• **Directions for this task**:
Comb through the entries for "Egyéb" and pull out each line that holds it.

• **Collected data**:
++++

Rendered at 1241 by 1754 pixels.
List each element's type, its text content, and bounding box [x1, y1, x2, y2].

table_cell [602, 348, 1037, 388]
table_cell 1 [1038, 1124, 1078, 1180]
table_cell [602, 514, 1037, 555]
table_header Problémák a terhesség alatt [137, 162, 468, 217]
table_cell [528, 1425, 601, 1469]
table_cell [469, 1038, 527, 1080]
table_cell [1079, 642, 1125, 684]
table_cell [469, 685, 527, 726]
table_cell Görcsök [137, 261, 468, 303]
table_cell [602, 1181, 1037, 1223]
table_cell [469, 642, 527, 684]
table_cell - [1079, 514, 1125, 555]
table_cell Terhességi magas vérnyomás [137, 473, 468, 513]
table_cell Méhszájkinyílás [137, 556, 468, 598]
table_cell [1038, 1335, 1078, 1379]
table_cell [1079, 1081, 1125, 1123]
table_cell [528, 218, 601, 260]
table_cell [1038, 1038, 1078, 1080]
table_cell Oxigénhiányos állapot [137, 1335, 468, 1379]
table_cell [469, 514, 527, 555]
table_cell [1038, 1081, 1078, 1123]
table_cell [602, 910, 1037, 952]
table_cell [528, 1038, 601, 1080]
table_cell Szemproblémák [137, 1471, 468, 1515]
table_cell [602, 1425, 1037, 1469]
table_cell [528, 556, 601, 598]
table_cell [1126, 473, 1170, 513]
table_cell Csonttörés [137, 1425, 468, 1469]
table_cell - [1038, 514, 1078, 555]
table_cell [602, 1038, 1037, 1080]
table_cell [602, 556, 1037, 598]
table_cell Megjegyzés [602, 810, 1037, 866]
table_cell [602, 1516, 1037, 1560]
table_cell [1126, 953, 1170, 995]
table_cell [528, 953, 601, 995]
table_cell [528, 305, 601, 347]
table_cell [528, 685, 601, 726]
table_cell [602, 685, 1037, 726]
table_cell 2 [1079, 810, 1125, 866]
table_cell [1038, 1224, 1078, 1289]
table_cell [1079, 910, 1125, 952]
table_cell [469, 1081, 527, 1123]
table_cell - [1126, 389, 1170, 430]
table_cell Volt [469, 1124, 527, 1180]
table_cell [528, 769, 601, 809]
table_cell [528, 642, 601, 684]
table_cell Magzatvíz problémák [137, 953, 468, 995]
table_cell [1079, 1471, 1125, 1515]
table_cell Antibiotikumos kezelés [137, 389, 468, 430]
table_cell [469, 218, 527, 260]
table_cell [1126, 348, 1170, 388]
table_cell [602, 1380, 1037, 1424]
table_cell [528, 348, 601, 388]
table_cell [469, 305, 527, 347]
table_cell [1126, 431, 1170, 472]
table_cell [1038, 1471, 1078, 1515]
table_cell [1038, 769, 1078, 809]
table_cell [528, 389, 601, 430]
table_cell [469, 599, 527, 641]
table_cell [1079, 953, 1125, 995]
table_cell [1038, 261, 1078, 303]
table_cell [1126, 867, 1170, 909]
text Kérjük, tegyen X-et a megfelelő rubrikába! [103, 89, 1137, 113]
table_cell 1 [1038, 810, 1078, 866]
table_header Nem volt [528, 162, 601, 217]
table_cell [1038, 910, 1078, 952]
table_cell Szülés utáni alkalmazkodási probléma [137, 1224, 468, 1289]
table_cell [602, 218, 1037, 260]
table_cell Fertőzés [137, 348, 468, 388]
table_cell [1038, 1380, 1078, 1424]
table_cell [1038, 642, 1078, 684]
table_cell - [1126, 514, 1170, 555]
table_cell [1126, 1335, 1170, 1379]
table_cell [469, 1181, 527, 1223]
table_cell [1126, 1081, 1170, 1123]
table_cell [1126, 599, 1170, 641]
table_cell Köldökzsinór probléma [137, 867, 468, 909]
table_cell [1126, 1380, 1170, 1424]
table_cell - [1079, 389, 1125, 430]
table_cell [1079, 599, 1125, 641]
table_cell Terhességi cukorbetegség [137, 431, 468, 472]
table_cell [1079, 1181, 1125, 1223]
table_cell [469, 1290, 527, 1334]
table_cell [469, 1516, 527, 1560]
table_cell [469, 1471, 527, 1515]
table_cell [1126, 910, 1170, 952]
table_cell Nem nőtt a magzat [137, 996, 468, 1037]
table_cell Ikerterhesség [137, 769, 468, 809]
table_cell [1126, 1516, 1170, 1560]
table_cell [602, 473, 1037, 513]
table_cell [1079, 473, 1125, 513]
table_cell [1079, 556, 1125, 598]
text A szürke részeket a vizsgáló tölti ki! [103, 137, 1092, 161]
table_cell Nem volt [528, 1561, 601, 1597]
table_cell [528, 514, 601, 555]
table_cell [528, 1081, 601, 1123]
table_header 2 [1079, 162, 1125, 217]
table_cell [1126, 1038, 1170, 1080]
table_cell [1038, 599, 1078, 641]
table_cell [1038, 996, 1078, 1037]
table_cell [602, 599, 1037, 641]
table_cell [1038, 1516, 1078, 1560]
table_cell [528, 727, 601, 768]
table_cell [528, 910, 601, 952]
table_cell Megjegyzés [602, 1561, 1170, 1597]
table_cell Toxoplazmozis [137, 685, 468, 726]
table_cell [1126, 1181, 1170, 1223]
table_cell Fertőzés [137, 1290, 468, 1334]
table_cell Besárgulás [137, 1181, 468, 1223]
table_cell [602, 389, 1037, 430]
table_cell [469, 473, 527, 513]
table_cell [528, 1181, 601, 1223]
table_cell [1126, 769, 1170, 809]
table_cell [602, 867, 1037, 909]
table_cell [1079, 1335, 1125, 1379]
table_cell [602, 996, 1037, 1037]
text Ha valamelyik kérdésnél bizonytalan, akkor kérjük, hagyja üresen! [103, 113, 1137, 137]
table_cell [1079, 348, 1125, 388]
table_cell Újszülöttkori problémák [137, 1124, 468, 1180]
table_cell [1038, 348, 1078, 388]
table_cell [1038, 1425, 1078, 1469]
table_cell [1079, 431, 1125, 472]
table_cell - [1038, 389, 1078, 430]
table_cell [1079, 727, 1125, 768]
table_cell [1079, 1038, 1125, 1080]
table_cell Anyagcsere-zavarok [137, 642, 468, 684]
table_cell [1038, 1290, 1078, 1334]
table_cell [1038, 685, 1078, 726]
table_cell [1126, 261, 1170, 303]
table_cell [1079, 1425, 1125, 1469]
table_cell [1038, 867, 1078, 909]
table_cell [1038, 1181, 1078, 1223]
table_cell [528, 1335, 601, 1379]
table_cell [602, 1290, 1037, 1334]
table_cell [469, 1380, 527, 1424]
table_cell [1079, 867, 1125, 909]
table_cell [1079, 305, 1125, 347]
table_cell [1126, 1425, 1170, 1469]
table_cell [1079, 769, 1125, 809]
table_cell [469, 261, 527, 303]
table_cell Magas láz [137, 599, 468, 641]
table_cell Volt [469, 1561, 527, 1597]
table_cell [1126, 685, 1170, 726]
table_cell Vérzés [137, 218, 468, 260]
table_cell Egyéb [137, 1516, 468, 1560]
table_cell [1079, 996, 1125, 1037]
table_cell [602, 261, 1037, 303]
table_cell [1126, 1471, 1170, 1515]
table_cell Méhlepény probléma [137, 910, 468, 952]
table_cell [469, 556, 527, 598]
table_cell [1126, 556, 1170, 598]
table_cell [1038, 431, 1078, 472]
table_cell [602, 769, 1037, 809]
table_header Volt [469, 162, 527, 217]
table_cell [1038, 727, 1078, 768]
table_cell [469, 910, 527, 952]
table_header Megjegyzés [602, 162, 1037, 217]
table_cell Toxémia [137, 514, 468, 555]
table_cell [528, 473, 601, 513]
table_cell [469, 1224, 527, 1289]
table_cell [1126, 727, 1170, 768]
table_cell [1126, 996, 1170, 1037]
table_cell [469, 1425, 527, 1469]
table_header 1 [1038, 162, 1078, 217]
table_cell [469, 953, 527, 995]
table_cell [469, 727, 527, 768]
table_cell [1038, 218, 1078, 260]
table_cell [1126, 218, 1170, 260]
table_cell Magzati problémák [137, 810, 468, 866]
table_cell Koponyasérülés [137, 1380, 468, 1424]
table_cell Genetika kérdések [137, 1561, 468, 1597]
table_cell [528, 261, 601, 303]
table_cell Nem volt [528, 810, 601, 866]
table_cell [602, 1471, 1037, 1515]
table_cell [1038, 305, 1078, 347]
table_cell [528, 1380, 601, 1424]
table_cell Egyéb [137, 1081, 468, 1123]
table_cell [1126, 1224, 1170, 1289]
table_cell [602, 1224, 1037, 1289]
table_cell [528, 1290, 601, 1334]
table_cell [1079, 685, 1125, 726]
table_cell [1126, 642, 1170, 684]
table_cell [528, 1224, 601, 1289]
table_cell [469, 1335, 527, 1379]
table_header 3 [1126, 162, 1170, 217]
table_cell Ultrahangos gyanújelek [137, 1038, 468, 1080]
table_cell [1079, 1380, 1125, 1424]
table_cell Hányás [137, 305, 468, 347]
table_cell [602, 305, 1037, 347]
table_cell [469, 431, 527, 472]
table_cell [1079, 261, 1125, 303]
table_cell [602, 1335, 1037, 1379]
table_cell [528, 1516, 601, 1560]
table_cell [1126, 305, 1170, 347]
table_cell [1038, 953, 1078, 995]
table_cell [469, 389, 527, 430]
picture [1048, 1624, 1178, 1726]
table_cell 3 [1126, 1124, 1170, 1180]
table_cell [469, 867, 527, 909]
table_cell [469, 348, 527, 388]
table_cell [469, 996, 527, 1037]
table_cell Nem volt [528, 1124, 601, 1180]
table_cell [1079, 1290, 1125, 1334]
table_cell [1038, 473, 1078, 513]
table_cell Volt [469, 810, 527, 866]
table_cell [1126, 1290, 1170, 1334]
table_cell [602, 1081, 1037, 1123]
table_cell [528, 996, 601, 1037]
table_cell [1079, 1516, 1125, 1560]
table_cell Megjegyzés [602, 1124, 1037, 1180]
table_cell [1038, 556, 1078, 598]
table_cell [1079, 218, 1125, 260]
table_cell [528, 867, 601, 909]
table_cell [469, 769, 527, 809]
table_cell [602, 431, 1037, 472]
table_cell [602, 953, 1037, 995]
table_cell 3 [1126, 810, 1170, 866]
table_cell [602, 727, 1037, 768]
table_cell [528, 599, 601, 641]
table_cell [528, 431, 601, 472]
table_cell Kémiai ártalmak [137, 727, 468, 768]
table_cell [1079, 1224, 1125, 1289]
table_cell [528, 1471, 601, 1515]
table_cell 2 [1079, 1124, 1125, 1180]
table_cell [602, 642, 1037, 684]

++++

• **Response to this exercise**:
table_cell Egyéb [137, 1516, 468, 1560]
table_cell Egyéb [137, 1081, 468, 1123]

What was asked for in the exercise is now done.